Anyway, through the years a few players have stayed in private homes, including Pete Sampras. But most players stay in Midtown Manhattan, usually on the east side with easy access to the Midtown Tunnel.
• Kelly of Louisville, Ky: "Jon, it's official. I will no longer watch or attend women's tennis! I put up with the excess grunting (or should I say screeching) because I am/was a diehard fan. But now a lot of the women are pumping fists and yelling "c'mon" after every point and it's too much to take. In her first round U.S. Open match, Sharapova yelled "c'mon" after her opponent made a mistake!! I could understand if she had just hit a blazing winner but this is crazy. And when the players are asked about it they seem not to care that fans are put off by their actions. Do they not realize that if it wasn't for us they wouldn't be screeching or pumping fists at all? So, I'm done. I will only watch and attend men's events in the future."
• The Ivan Lendl International Junior Tennis Academy -- led by the former No.1 player in the world -- has named the highly-ranked Port Royal Racquet Club on Hilton Head Island, S.C. its official training facility.
• More Steffi Graf news
• Our letter of the week (so far) goes to Pau R. of Boston, MA: "So I read your latest mailbag. Apparently Djoker sleeps in a giant egg/pod thingy. Kind of like Mork from Mork & Mindy, I guess.
1) When did sports become dominated by robotic Star Trek weirdos?
2) When will Rod Laver punch all these weirdos in the face?
Just play tennis already. Technology dominates cycling and auto-racing, and not coincidentally it has drained all the drama from these sports. I fear it's going to happen to tennis too. Wacky strings making impossible shots, an imaginary cartoon replay challenge system, and now egg-pods? Wow. Scintillating."
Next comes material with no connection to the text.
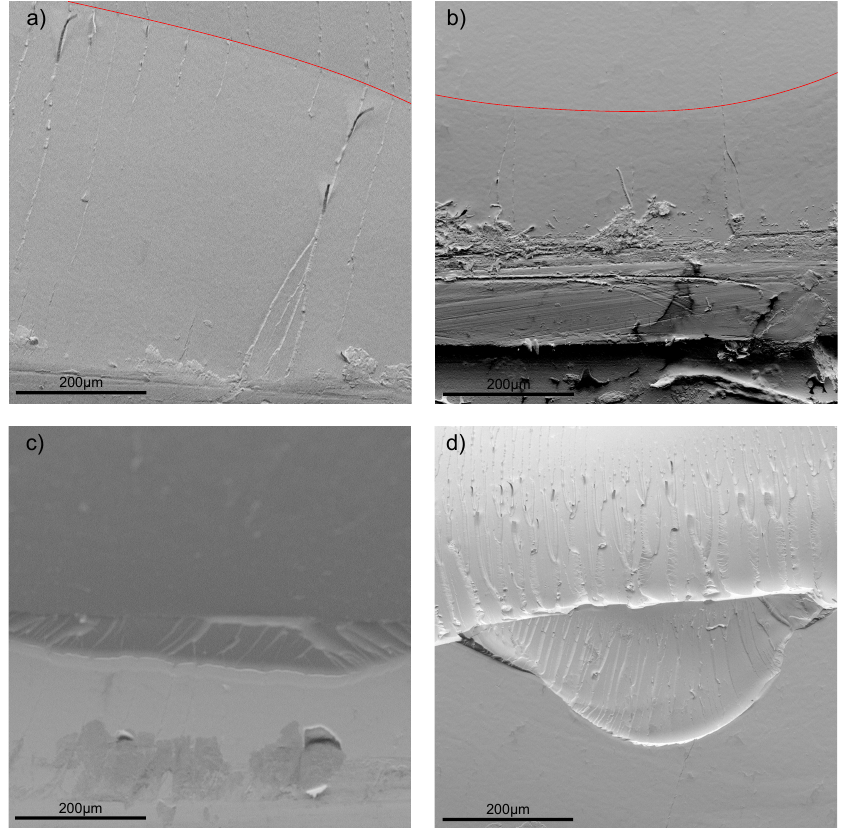
Figure 17. SEM images of the fracture surfaces of 0.1wt.% SWCNT in Epikote 828LVEL ( a ) Tuball purified mode I ( b ) Tuball 75 mode II ( c ) Tuball purified mode II ( d ) Tuball 75 mode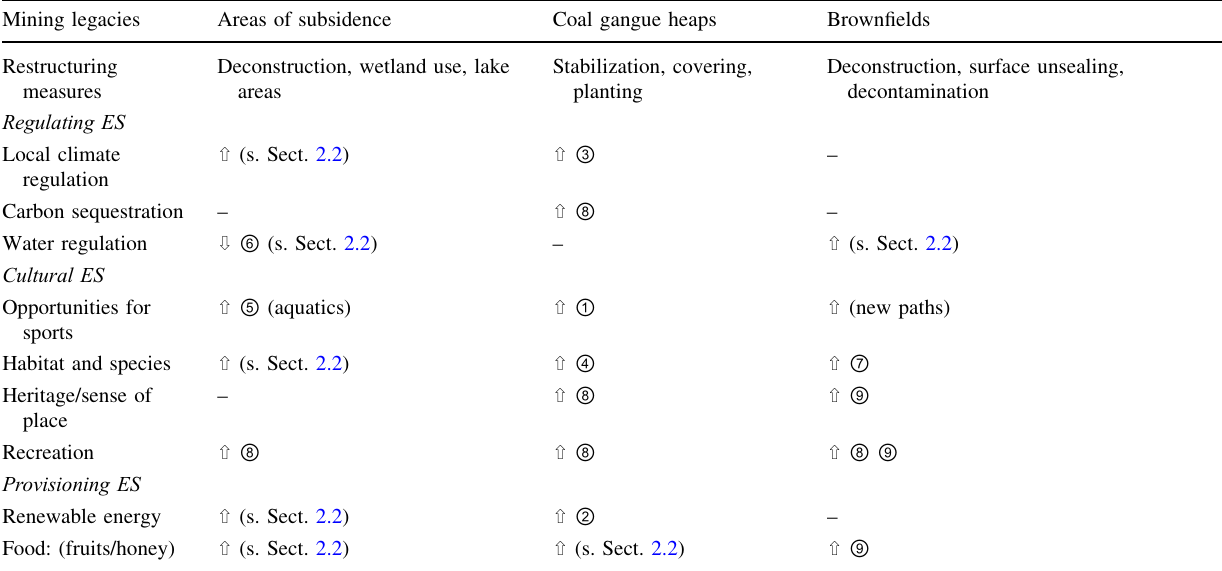
Table 1 Changes to ecosystem services when transforming mining legacies into green spaces (case of Zwickau–Lugau–Oelsnitz) Mining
• The Tennis Center at College Park (TCCP) announced that Ajay Pant has joined the TCCP team as the General Manager of the 30-court facility.
• The USTA today proudly announced the recipients of its 2011 ICON Awards, which not only honor individuals and organizations that have made a positive impact on diversity and inclusion in our sport and society, but also emphasize the association's commitment to fairness and equality. This year's recipients of the USTA 2011 ICON Awards are Phoenix Suns President and Chief Executive Officer Rick Welts and the Sportsmen's Tennis and Enrichment Center of Boston.